◆ **Exercise details**
Without the pictures, copy all the entries below exactly.

Transcribed page contents
Content starts

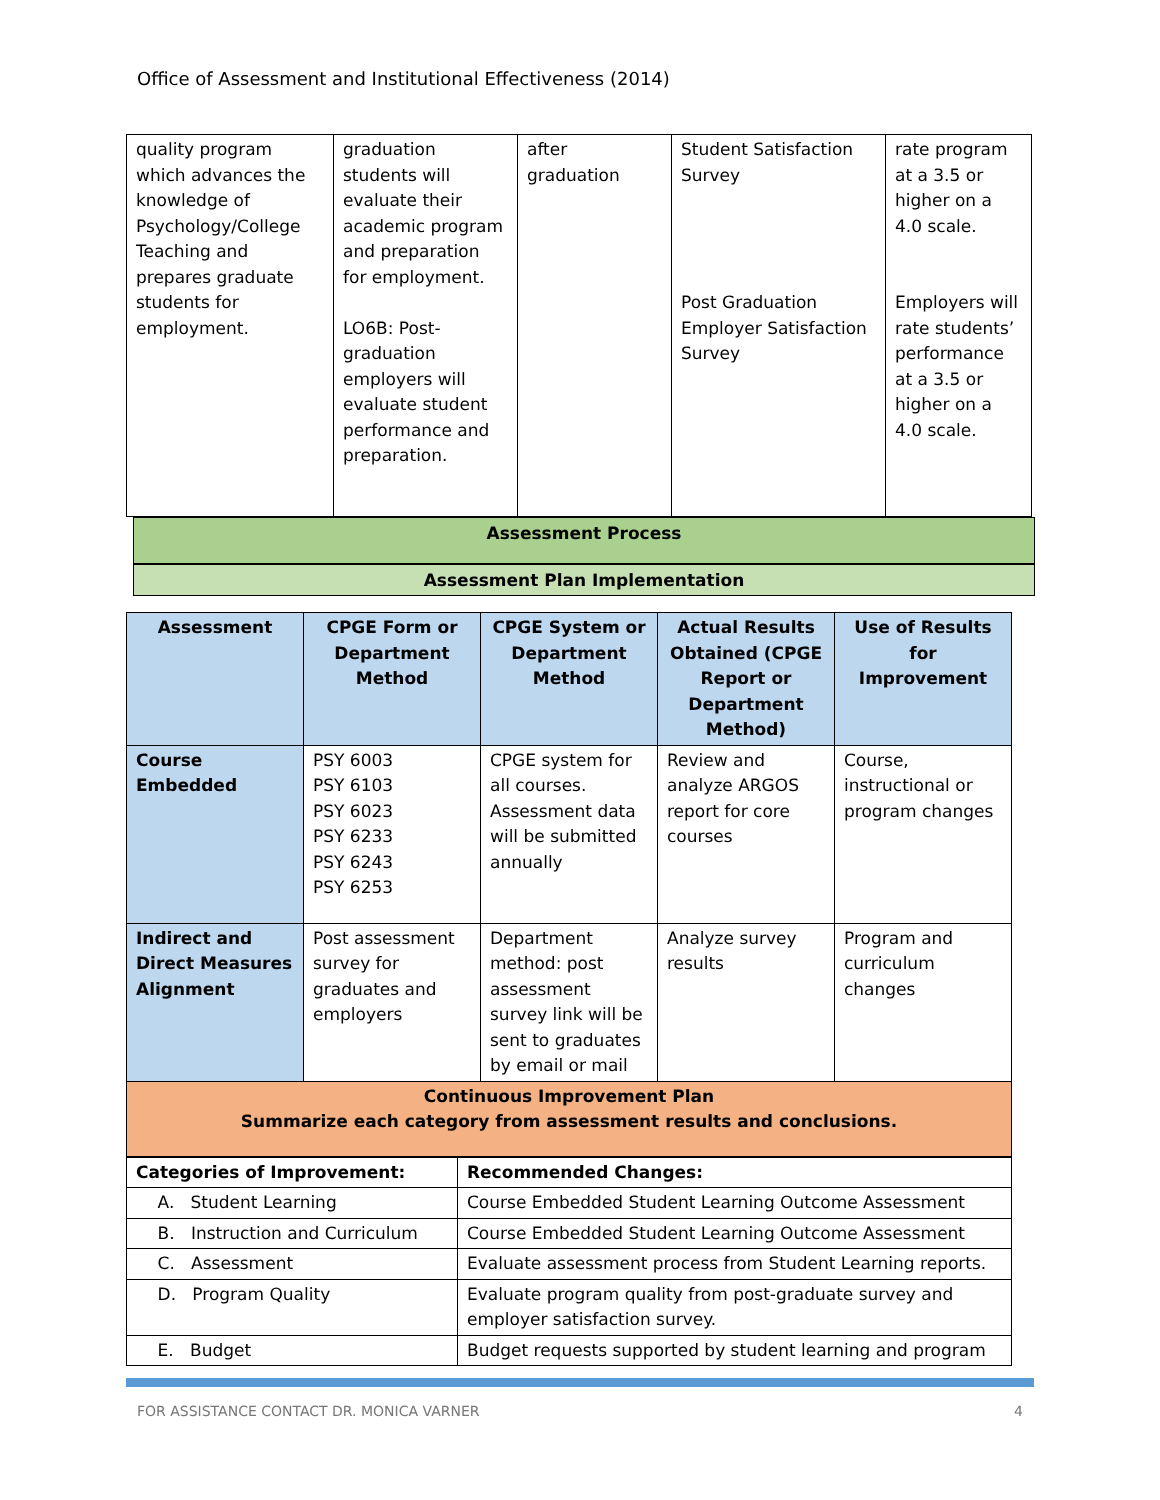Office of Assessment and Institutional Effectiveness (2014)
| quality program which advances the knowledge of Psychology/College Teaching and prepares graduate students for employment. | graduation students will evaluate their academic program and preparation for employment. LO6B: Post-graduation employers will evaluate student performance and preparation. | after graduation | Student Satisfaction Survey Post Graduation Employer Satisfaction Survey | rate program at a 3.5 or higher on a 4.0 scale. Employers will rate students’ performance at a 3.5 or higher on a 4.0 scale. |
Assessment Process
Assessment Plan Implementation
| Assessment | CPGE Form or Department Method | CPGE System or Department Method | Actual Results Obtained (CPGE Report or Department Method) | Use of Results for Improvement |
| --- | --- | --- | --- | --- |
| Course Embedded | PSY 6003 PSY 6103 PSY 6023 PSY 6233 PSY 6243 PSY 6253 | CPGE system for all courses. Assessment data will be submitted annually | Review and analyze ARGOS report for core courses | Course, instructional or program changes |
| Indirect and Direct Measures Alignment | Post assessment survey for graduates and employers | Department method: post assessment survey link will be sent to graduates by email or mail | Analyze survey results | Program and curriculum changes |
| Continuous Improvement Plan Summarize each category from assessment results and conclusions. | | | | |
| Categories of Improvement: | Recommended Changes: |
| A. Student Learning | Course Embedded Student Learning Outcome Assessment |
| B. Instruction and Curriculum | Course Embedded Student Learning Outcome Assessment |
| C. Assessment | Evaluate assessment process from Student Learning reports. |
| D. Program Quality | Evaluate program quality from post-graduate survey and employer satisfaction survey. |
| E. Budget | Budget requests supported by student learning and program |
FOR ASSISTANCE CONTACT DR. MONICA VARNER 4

Content ends

◆ **Response**
Office of Assessment and Institutional Effectiveness (2014)
| quality program which advances the knowledge of Psychology/College Teaching and prepares graduate students for employment. | graduation students will evaluate their academic program and preparation for employment. LO6B: Post-graduation employers will evaluate student performance and preparation. | after graduation | Student Satisfaction Survey Post Graduation Employer Satisfaction Survey | rate program at a 3.5 or higher on a 4.0 scale. Employers will rate students’ performance at a 3.5 or higher on a 4.0 scale. |
Assessment Process
Assessment Plan Implementation
| Assessment | CPGE Form or Department Method | CPGE System or Department Method | Actual Results Obtained (CPGE Report or Department Method) | Use of Results for Improvement |
| --- | --- | --- | --- | --- |
| Course Embedded | PSY 6003 PSY 6103 PSY 6023 PSY 6233 PSY 6243 PSY 6253 | CPGE system for all courses. Assessment data will be submitted annually | Review and analyze ARGOS report for core courses | Course, instructional or program changes |
| Indirect and Direct Measures Alignment | Post assessment survey for graduates and employers | Department method: post assessment survey link will be sent to graduates by email or mail | Analyze survey results | Program and curriculum changes |
| Continuous Improvement Plan Summarize each category from assessment results and conclusions. | | | | |
| Categories of Improvement: | Recommended Changes: |
| A. Student Learning | Course Embedded Student Learning Outcome Assessment |
| B. Instruction and Curriculum | Course Embedded Student Learning Outcome Assessment |
| C. Assessment | Evaluate assessment process from Student Learning reports. |
| D. Program Quality | Evaluate program quality from post-graduate survey and employer satisfaction survey. |
| E. Budget | Budget requests supported by student learning and program |
FOR ASSISTANCE CONTACT DR. MONICA VARNER 4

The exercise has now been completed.